After additional comprehensive testing, Dr. Tannous advised Jack that due to his previous heart damage and the extent and severity of the current blockages (90, 80, 71 and 51%), he was not a candidate for a less invasive procedure such as stenting and would instead require a quadruple heart bypass, a form of open-heart surgery in which blood is rerouted around clogged arteries.
At one point, a still incredulous Jack found himself trying to bargain with Dr. Tannous, saying, “You know, as far as the surgery, maybe it’s not absolutely necessary. I feel really good, really strong—just a few months ago, on my 70th birthday, I made a boxing video….”
But the doctor replied, “Jack, listen to me, I agree that you’re in great shape. That’s probably what’s kept you alive until now. I don’t have a crystal ball, so I don’t know if it’d be two weeks, two months or two years, but without surgery these arteries of yours are going to kill you.”
Twenty Squats in Twenty-Eight Seconds
Jack’s surgery took place on Monday, May 3rd, lasted 6 ½ hours and there were no complications.
“I woke up in the cardiac ICU feeling like, well, five guys had beat the ____ out of me, but was otherwise clearheaded and not groggy,” smiles Jack.
By Tuesday, Jack was walking across his room; on Wednesday, he did a little dance; on Thursday, he traveled 100 feet down the hall; and, by Friday, he was home again.
A physical therapist who visited two weeks after surgery noted that a perfect post-surgery ‘squat’ score would be doing 10 squats in 30 seconds. Jack did 20 in 28 seconds. The awestruck PT said he’d never seen anything like it in a 70-year-old man, let alone one who’d just had a quadruple bypass.
Jack Brady was back.
A Sincere Thank You to the Stony Brook Heart Care Team
“The combined efforts of Drs. Franco, Tannous and Dr. Tannous’s co-surgeon, Sathappan Kumar, MD, saved my husband’s life,” says Sharon. “We were very fortunate to have such a superior level of care and the best heart doctors available, right here in our community.”

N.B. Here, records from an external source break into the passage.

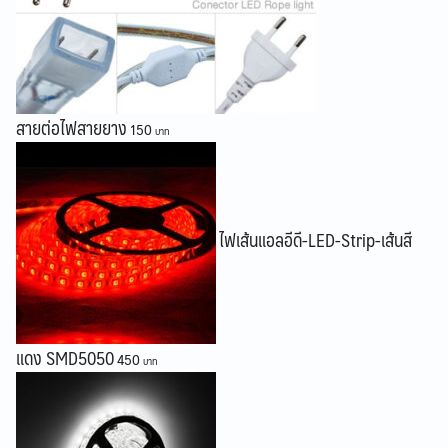
สายต่อไฟสายยาง
150
ไฟเส้นแอลอีดี-LED-Strip-เส้นสี
แดง SMD5050
450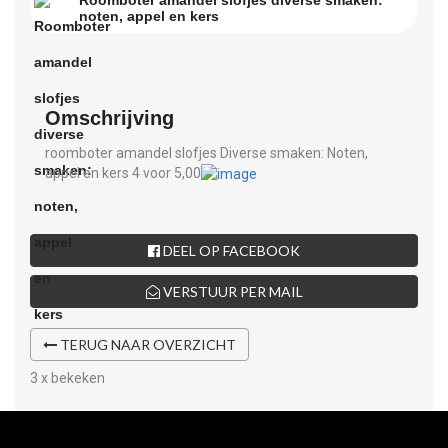
Roomboter amandel slofjes diverse smaken:
noten, appel en kers
Omschrijving
roomboter amandel slofjes Diverse smaken: Noten,
appel en kers 4 voor 5,00
DEEL OP FACEBOOK
VERSTUUR PER MAIL
TERUG NAAR OVERZICHT
3 x bekeken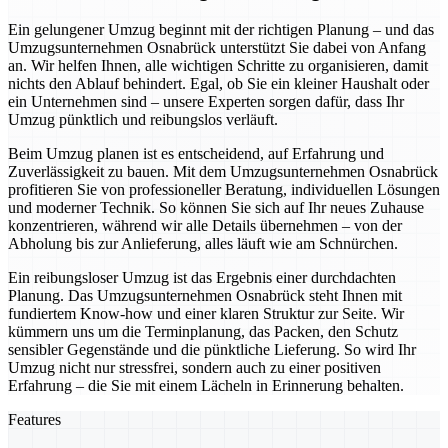
Ein gelungener Umzug beginnt mit der richtigen Planung – und das
Umzugsunternehmen Osnabrück unterstützt Sie dabei von Anfang
an. Wir helfen Ihnen, alle wichtigen Schritte zu organisieren, damit
nichts den Ablauf behindert. Egal, ob Sie ein kleiner Haushalt oder
ein Unternehmen sind – unsere Experten sorgen dafür, dass Ihr
Umzug pünktlich und reibungslos verläuft.
Beim Umzug planen ist es entscheidend, auf Erfahrung und
Zuverlässigkeit zu bauen. Mit dem Umzugsunternehmen Osnabrück
profitieren Sie von professioneller Beratung, individuellen Lösungen
und moderner Technik. So können Sie sich auf Ihr neues Zuhause
konzentrieren, während wir alle Details übernehmen – von der
Abholung bis zur Anlieferung, alles läuft wie am Schnürchen.
Ein reibungsloser Umzug ist das Ergebnis einer durchdachten
Planung. Das Umzugsunternehmen Osnabrück steht Ihnen mit
fundiertem Know-how und einer klaren Struktur zur Seite. Wir
kümmern uns um die Terminplanung, das Packen, den Schutz
sensibler Gegenstände und die pünktliche Lieferung. So wird Ihr
Umzug nicht nur stressfrei, sondern auch zu einer positiven
Erfahrung – die Sie mit einem Lächeln in Erinnerung behalten.
Features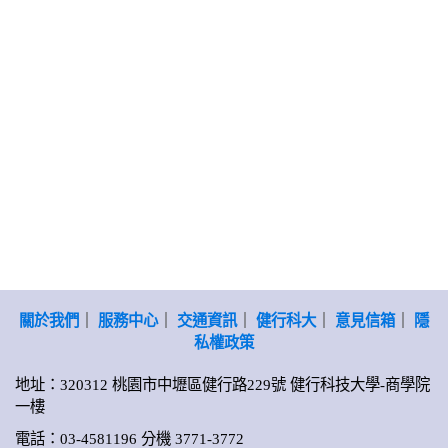
關於我們
｜
服務中心
｜
交通資訊
｜
健行科大
｜
意見信箱
｜
隱
私權政策
地址：320312 桃園市中壢區健行路229號 健行科技大學-商學院
一樓
電話：03-4581196 分機 3771-3772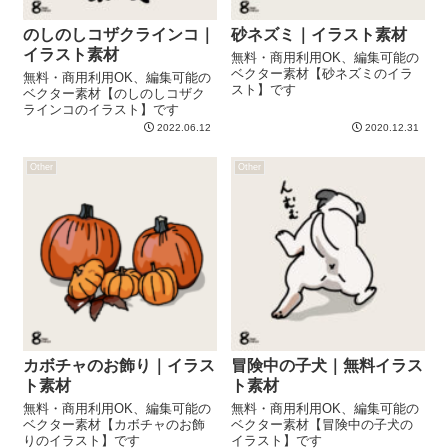
のしのしコザクラインコ｜
砂ネズミ｜イラスト素材
イラスト素材
無料・商用利用OK、編集可能の
ベクター素材【砂ネズミのイラ
無料・商用利用OK、編集可能の
スト】です
ベクター素材【のしのしコザク
ラインコのイラスト】です
2022.06.12
2020.12.31
Other
Other
カボチャのお飾り｜イラス
冒険中の子犬｜無料イラス
ト素材
ト素材
無料・商用利用OK、編集可能の
無料・商用利用OK、編集可能の
ベクター素材【カボチャのお飾
ベクター素材【冒険中の子犬の
りのイラスト】です
イラスト】です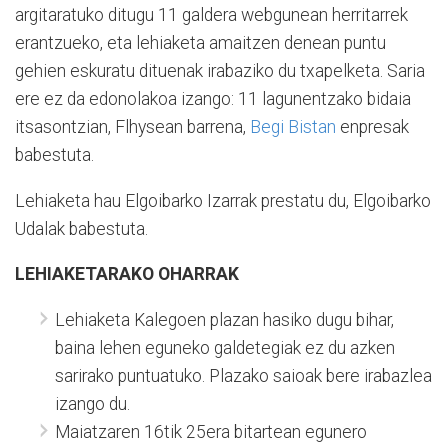
argitaratuko ditugu 11 galdera webgunean herritarrek
erantzueko, eta lehiaketa amaitzen denean puntu
gehien eskuratu dituenak irabaziko du txapelketa. Saria
ere ez da edonolakoa izango: 11 lagunentzako bidaia
itsasontzian, Flhysean barrena,
Begi Bistan
enpresak
babestuta.
Lehiaketa hau Elgoibarko Izarrak prestatu du, Elgoibarko
Udalak babestuta.
LEHIAKETARAKO OHARRAK
Lehiaketa Kalegoen plazan hasiko dugu bihar,
baina lehen eguneko galdetegiak ez du azken
sarirako puntuatuko. Plazako saioak bere irabazlea
izango du.
Maiatzaren 16tik 25era bitartean egunero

Adds Jack: “There are no words that can do justice to how we feel about the Stony Brook heart surgery team. Not only was the care received at every turn, excellent—even what was supposed to be a scar down the center of my chest is, now, just a few weeks later, almost invisible—there was not a single person who was not loving and caring.”

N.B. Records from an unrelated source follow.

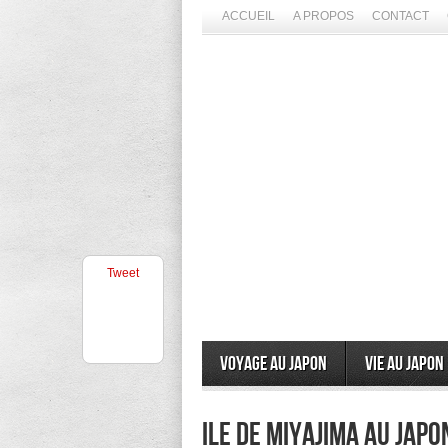
ACCUEIL
A PROPOS
CONTACT
Tweet
Voyage au Japon
Vie au Japon
ile de miyajima au Jap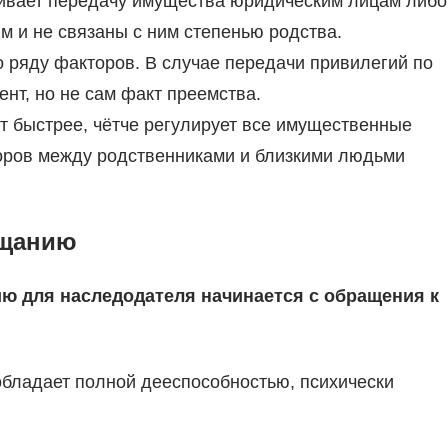
ивает передачу имущества юридическим лицам либо
м и не связаны с ним степенью родства.
о ряду факторов. В случае передачи привилегий по
ент, но не сам факт преемства.
 быстрее, чётче регулирует все имущественные
поров между родственниками и близкими людьми
ещанию
ю для наследодателя начинается с обращения к
 обладает полной дееспособностью, психически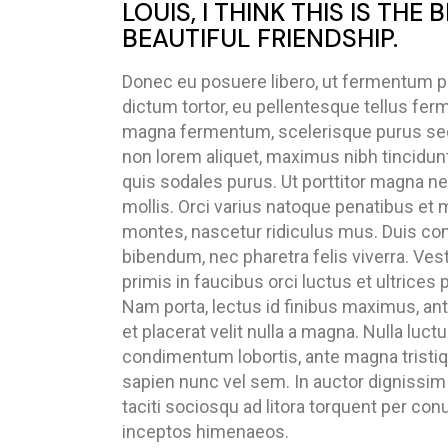
LOUIS, I THINK THIS IS THE
BEAUTIFUL FRIENDSHIP.
Donec eu posuere libero, ut fermentum p
dictum tortor, eu pellentesque tellus fe
magna fermentum, scelerisque purus sed,
non lorem aliquet, maximus nibh tincidunt
quis sodales purus. Ut porttitor magna n
mollis. Orci varius natoque penatibus et 
montes, nascetur ridiculus mus. Duis co
bibendum, nec pharetra felis viverra. Ve
primis in faucibus orci luctus et ultrices 
Nam porta, lectus id finibus maximus, ante
et placerat velit nulla a magna. Nulla luctu
condimentum lobortis, ante magna tristiqu
sapien nunc vel sem. In auctor dignissim
taciti sociosqu ad litora torquent per con
inceptos himenaeos.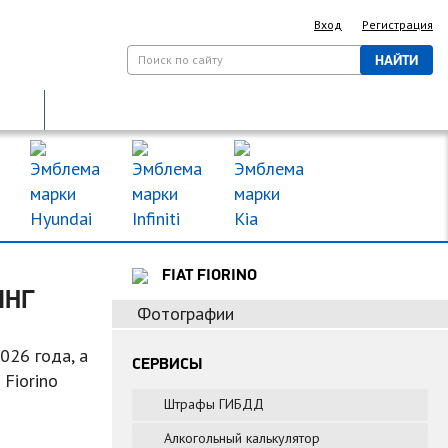
Вход
Регистрация
НАЙТИ
ДОРОЖНЫЕ ЗНАКИ
МАРКИ МАШИН
FIAT FIORINO
ИНГ
Фотографии
26 года, а
СЕРВИСЫ
 Fiorino
Штрафы ГИБДД
Алкогольный калькулятор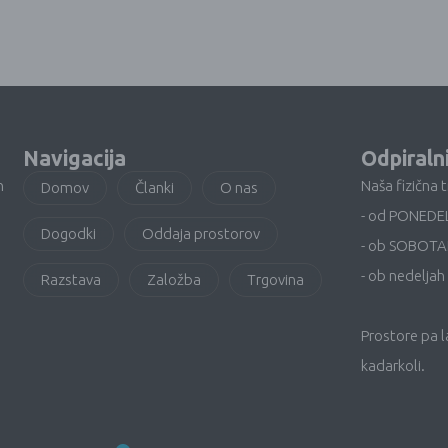
Navigacija
Odpiraln
n
Naša fizična 
Domov
Članki
O nas
- od PONEDE
Dogodki
Oddaja prostorov
- ob SOBOTA
- ob nedeljah 
Razstava
Založba
Trgovina
Prostore pa 
kadarkoli.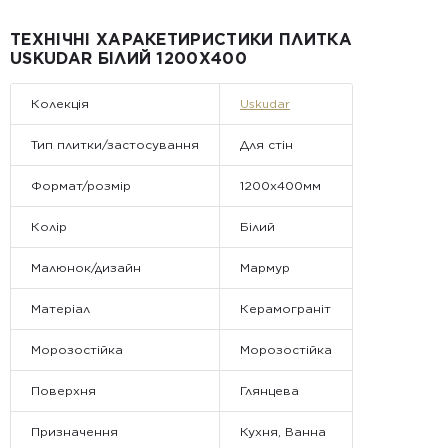
компанії Golden Tile.
Примітка:
ТЕХНІЧНІ ХАРАКЕТИРИСТИКИ ПЛИТКА
• Відвантаження здійснюється виключно у робочі дні. У суботу,
USKUDAR БІЛИЙ 1200X400
неділю та святкові дні замовлення не обробляються та не
відправляються.
Колекція
Uskudar
Тип плитки/застосування
Для стін
Формат/розмір
1200x400мм
Колір
Білий
Малюнок/дизайн
Мармур
Матеріал
Керамограніт
Морозостійка
Морозостійка
Поверхня
Глянцева
Призначення
Кухня, Ванна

“I never felt alone or forgotten or afraid,” says Jack. “Suffice it to say our whole experience with Stony Brook was amazing.”
Jack wants to make sure that his heart—and everyone else’s—keeps beating for as long as possible. “I had a bit of a scare and I was very lucky because I’m still here. My advice after this whole heart journey: Eat smart—low sodium, low fat, you know the drill by now—find the right cardio exercise for you and get tested. Even if you think you are doing pretty well and feeling pretty good, get your heart checked out, because in all honesty, you just never know."
At home, Jack with his son
“My final two cents: Thank you to my incredible son, Jack, and to all my family and friends for their much appreciated support and good wishes—and a very special shout-out to my beloved Sharon who, as of this past June 26, will have put up with me for 39 years."
“Thank you, Sharon, for being there and for having my back—and my heart—every step of the way these 39 years. I have been blessed beyond measure.”